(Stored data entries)
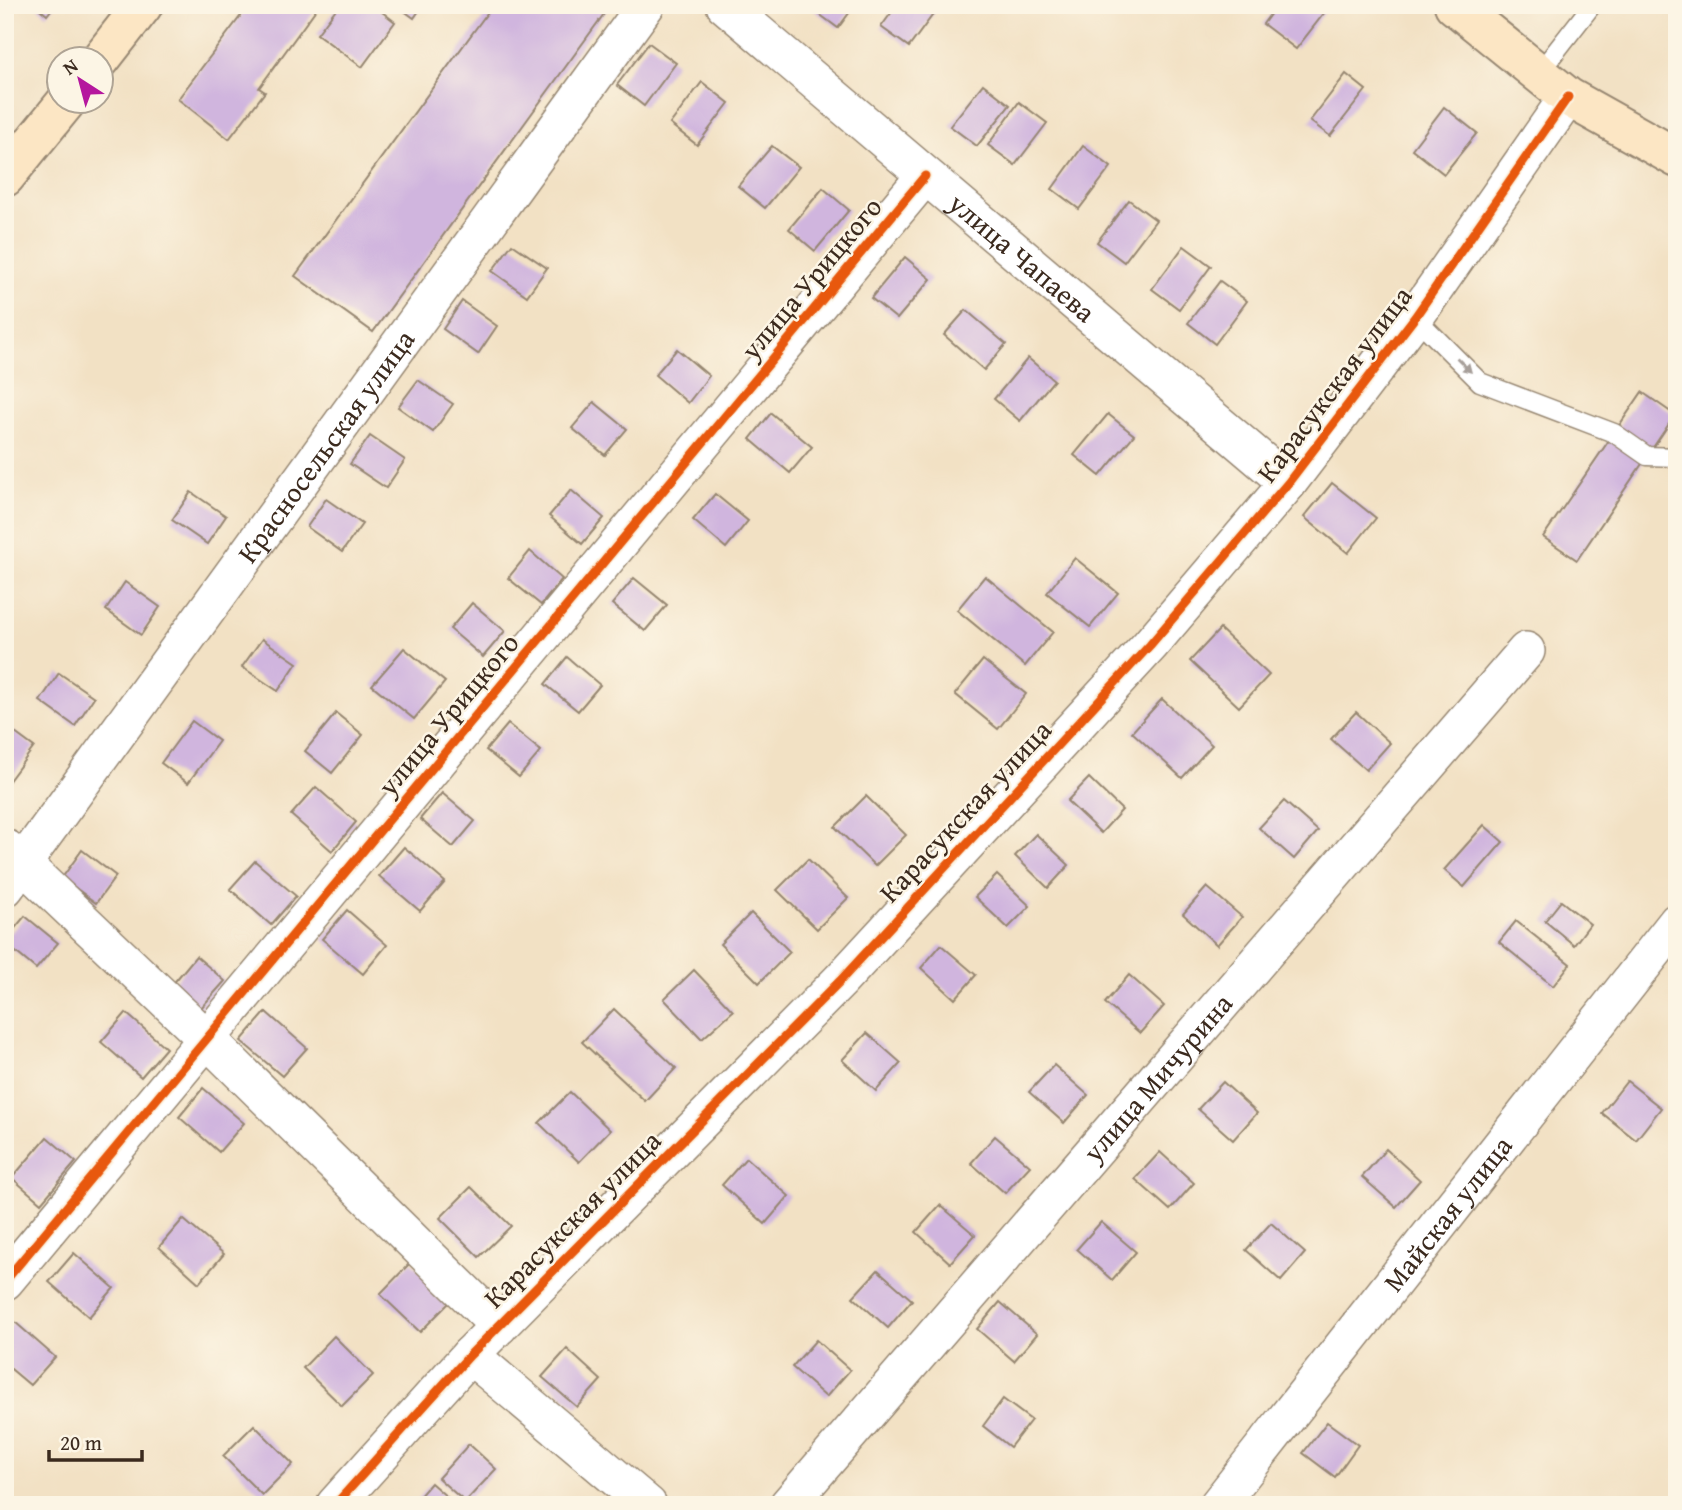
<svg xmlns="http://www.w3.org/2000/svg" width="1682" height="1510" font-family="'Gentium Book Plus',serif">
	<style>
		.building { fill: #d0b5de }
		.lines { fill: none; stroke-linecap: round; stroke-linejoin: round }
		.lane-casing { stroke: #968671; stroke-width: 21 }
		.street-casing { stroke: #968671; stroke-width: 40 }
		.secondary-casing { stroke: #968671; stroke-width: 42 }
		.lane { stroke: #fff; stroke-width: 18 }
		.street { stroke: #fff; stroke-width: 37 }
		.secondary { stroke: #fce6c4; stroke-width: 38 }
		.cycleway-casing { stroke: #fcf5e5; stroke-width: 13 }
		.cycleway { stroke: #e8590c; stroke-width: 9 }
		.oneway { fill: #a79f9a }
		.labels { text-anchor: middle; stroke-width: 5; stroke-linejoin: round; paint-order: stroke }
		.street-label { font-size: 28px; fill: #3b2a1e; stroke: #fcf5e5 }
	</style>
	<rect width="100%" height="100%" fill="#fcf5e5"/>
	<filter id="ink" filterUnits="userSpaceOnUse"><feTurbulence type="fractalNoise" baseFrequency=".0143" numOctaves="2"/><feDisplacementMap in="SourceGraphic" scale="14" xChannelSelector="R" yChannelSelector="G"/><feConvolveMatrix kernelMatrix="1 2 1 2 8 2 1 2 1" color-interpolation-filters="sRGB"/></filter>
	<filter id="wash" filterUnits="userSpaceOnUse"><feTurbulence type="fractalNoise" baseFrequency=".00686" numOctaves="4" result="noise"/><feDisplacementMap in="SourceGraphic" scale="28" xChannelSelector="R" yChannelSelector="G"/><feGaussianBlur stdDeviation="1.57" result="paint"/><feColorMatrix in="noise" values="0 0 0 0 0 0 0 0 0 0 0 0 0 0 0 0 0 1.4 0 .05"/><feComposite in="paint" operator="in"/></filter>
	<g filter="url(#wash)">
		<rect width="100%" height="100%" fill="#f2e1c4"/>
		<g id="blocks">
			<!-- building -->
			<g class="building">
				<polygon points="35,5 55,5 47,15"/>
				<polygon points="249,5 319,5 259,88 265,92 229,139 178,99"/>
				<polygon points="339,5 373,5 395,22 362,67 317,34"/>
				<polygon points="396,5 423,5 414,18"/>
				<polygon points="493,5 609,7 373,332 295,276"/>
				<polygon points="812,5 855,5 838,28 811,8"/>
				<polygon points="897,5 940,5 909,47 881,27"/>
				<polygon points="1277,5 1325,5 1328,8 1296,49 1263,24"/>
				<polygon points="649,43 676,63 644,106 617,85"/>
				<polygon points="1346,74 1366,90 1330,136 1310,121"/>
				<polygon points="702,82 729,103 697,145 670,124"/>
				<polygon points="983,84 1010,105 977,146 950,126"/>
				<polygon points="1019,102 1047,123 1015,165 988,145"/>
				<polygon points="1444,107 1477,133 1444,174 1412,149"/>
				<polygon points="772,146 799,167 765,208 738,186"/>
				<polygon points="1083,146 1111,167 1079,209 1052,189"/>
				<polygon points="823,188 849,210 815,251 789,229"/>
				<polygon points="1129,200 1156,220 1124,262 1097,242"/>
				<polygon points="512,244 547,268 527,296 492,271"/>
				<polygon points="1184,246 1211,266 1179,309 1152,289"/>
				<polygon points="905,257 931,279 897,319 871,298"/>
				<polygon points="1220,281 1247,301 1215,344 1188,323"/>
				<polygon points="462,301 497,326 478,354 443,329"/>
				<polygon points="966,310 1006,344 984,370 944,335"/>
				<polygon points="677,349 709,376 688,403 655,375"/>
				<polygon points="1028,358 1054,380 1020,421 994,399"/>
				<polygon points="418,380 453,404 433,432 398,407"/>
				<polygon points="1642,392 1675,415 1577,560 1543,537"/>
				<polygon points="594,402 627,429 605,455 572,428"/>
				<polygon points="771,413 812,447 790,473 750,439"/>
				<polygon points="1108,414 1134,435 1100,476 1074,455"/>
				<polygon points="370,436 405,460 386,488 350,464"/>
				<polygon points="1332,483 1376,518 1348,553 1304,517"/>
				<polygon points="571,490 604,518 582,544 549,516"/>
				<polygon points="191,492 226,516 207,544 172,520"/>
				<polygon points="715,494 748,521 726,548 693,520"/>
				<polygon points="326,499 362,524 342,552 307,527"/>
				<polygon points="530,551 562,579 541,605 508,578"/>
				<polygon points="1075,558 1118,593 1090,627 1047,593"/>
				<polygon points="985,576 1053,632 1025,666 957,610"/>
				<polygon points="634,578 667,605 645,631 612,604"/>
				<polygon points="125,582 160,607 141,635 106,610"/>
				<polygon points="472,603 505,631 483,657 450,629"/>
				<polygon points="1220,629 1269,675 1239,707 1190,661"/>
				<polygon points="262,639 297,663 278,691 242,667"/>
				<polygon points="404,648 445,682 414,719 372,685"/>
				<polygon points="567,657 600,685 578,711 545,684"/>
				<polygon points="983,660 1026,694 998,729 955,694"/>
				<polygon points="59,673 94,697 75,726 40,701"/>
				<polygon points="1162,699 1212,745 1182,778 1132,732"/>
				<polygon points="1356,712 1390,743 1366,770 1331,739"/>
				<polygon points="336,713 363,735 332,773 305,751"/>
				<polygon points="192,721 219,741 188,783 161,763"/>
				<polygon points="508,724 541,751 519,777 486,750"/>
				<polygon points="7,727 34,747 8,782 5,779 5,730"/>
				<polygon points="1089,778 1122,810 1101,833 1067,801"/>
				<polygon points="316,787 356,822 332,851 291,815"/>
				<polygon points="442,793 475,821 453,847 420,819"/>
				<polygon points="866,796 906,835 875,866 835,827"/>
				<polygon points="1284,801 1318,831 1294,859 1259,828"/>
				<polygon points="1484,825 1503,842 1464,887 1444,870"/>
				<polygon points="1036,834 1069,865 1048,888 1015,856"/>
				<polygon points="404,847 445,882 420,911 379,876"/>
				<polygon points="82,850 116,876 96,903 62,878"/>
				<polygon points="808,859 848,898 817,929 777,890"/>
				<polygon points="255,861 296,896 271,925 230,889"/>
				<polygon points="997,875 1030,906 1008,928 975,897"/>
				<polygon points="1207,887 1242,917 1217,945 1183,914"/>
				<polygon points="1561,901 1590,924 1574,945 1545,921"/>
				<polygon points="347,910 387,945 363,974 322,939"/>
				<polygon points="751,913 790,952 759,983 720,944"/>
				<polygon points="25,916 58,943 36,969 5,943 5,940"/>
				<polygon points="1516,921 1570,964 1553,986 1499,942"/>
				<polygon points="941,945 976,975 955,999 921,968"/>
				<polygon points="196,956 225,981 200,1009 172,985"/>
				<polygon points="694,970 733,1011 702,1039 664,999"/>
				<polygon points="1129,975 1164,1006 1140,1033 1105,1003"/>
				<polygon points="614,1009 676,1068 645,1101 582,1042"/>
				<polygon points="266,1012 307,1048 282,1076 241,1041"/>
				<polygon points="126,1013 166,1048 141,1077 101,1042"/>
				<polygon points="867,1033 901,1063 876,1091 842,1060"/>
				<polygon points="1054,1065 1088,1095 1064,1123 1029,1092"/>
				<polygon points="1627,1081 1661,1108 1636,1140 1602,1113"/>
				<polygon points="1223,1082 1257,1113 1233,1140 1198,1109"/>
				<polygon points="203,1088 244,1123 219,1152 179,1117"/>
				<polygon points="570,1092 610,1130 579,1162 539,1123"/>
				<polygon points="995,1136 1030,1166 1005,1193 971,1163"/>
				<polygon points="47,1137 76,1162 41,1203 12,1178"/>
				<polygon points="1386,1149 1420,1180 1396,1207 1362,1177"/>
				<polygon points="1160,1152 1194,1183 1170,1210 1135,1179"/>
				<polygon points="746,1158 789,1196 765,1224 722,1185"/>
				<polygon points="471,1187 511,1226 479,1257 440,1218"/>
				<polygon points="940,1205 975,1235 950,1263 916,1232"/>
				<polygon points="183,1219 224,1254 199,1283 159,1247"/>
				<polygon points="1101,1222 1136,1252 1112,1280 1077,1249"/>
				<polygon points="1271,1223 1305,1253 1281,1281 1246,1250"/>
				<polygon points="74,1253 114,1288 89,1317 49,1282"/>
				<polygon points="411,1262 451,1301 420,1332 380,1294"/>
				<polygon points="878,1270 912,1300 888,1328 853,1297"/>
				<polygon points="1000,1302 1037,1334 1014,1361 977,1329"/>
				<polygon points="15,1322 55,1357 30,1385 5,1364 5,1332"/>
				<polygon points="334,1336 373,1375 342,1406 303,1368"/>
				<polygon points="816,1340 850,1370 826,1397 792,1367"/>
				<polygon points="567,1349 601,1380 577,1407 542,1377"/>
				<polygon points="1003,1399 1031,1420 1010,1447 983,1426"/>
				<polygon points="1327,1422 1358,1445 1335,1477 1303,1453"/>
				<polygon points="254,1425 293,1464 262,1495 223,1456"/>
				<polygon points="469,1444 496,1469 465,1502 438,1478"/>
				<polygon points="431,1483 456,1505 412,1505"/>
			</g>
		</g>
	</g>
	<g filter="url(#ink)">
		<use href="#blocks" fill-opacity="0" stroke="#968671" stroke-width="2"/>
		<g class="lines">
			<!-- lane casing -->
			<g class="lane-casing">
				<g id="lane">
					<polyline points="1539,73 1592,5"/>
					<polyline points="1415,317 1480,382 1614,433 1647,456 1677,457"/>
				</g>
			</g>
			<!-- street casing -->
			<g class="street-casing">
				<g id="street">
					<path id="s1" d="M 725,5 L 1288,483"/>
					<polyline points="7,849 207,1039 499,1326"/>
					<path id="s2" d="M 5,888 L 646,5"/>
					<polyline points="5,1281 925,176"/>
					<polyline points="470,1355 648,1505"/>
					<polyline points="335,1505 470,1355 840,981 1150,645 1288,483 1415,317 1568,97"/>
					<path id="s3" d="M 788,1505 L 1526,651"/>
					<path id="s4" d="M 1218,1505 L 1677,922"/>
				</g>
			</g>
			<!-- secondary casing -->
			<g class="secondary-casing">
				<g id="secondary">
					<polyline points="1454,5 1568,97 1677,158"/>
					<polyline points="100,60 143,5"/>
					<polyline points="5,177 66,102"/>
				</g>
			</g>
			<!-- lane -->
			<use href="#lane" class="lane"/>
			<!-- street -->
			<use href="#street" class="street"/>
			<!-- secondary -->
			<use href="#secondary" class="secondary"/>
			<!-- cycleway casing -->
			<g class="cycleway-casing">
				<g id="cycleway">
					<polyline points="5,1281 925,176"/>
					<polyline points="335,1505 470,1355 840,981 1150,645 1288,483 1415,317 1568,97"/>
				</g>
			</g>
			<!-- cycleway -->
			<use href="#cycleway" class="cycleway"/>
		</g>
		<!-- one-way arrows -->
		<defs><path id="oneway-solid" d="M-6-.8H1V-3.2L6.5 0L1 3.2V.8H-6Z" transform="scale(1.75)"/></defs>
		<use class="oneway" href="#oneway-solid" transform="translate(1464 365) rotate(45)"/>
	</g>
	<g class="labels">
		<!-- street labels -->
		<g class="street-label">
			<text dy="10" stroke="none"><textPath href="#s1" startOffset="390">улица Чапаева</textPath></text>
			<text transform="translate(811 278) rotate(-50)" y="10">улица Урицкого</text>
			<text transform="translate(1334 384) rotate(-53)" y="10">Карасукская улица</text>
			<text dy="10" stroke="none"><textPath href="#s2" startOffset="546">Красносельская улица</textPath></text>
			<text transform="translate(448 714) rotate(-50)" y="10">улица Урицкого</text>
			<text transform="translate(965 811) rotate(-47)" y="10">Карасукская улица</text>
			<text dy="10" stroke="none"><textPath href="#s3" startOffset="565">улица Мичурина</textPath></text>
			<text dy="10" stroke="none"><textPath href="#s4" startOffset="371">Майская улица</textPath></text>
			<text transform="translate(572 1219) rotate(-45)" y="10">Карасукская улица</text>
		</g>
	</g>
	<!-- margin -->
	<rect width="1682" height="1510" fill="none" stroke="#fcf5e5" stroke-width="28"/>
	<!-- north arrow -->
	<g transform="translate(80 80) rotate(324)"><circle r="33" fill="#fcf5e5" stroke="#afa495" stroke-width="2"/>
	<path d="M0-5L12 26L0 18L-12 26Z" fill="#b5179e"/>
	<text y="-10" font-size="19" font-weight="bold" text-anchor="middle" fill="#3b2a1e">N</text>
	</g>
	<!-- scale -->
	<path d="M49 1450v10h93v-10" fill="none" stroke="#3b2a1e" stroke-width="3.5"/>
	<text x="60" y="1450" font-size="21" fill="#3b2a1e" stroke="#fcf5e5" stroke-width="5" paint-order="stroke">20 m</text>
</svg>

• **PROBLEM STATEMENT**: Whenever a line above includes the string "lines", copy it.

• **SOLUTION TO THE PROBLEM**:
		.lines { fill: none; stroke-linecap: round; stroke-linejoin: round }
		<g class="lines">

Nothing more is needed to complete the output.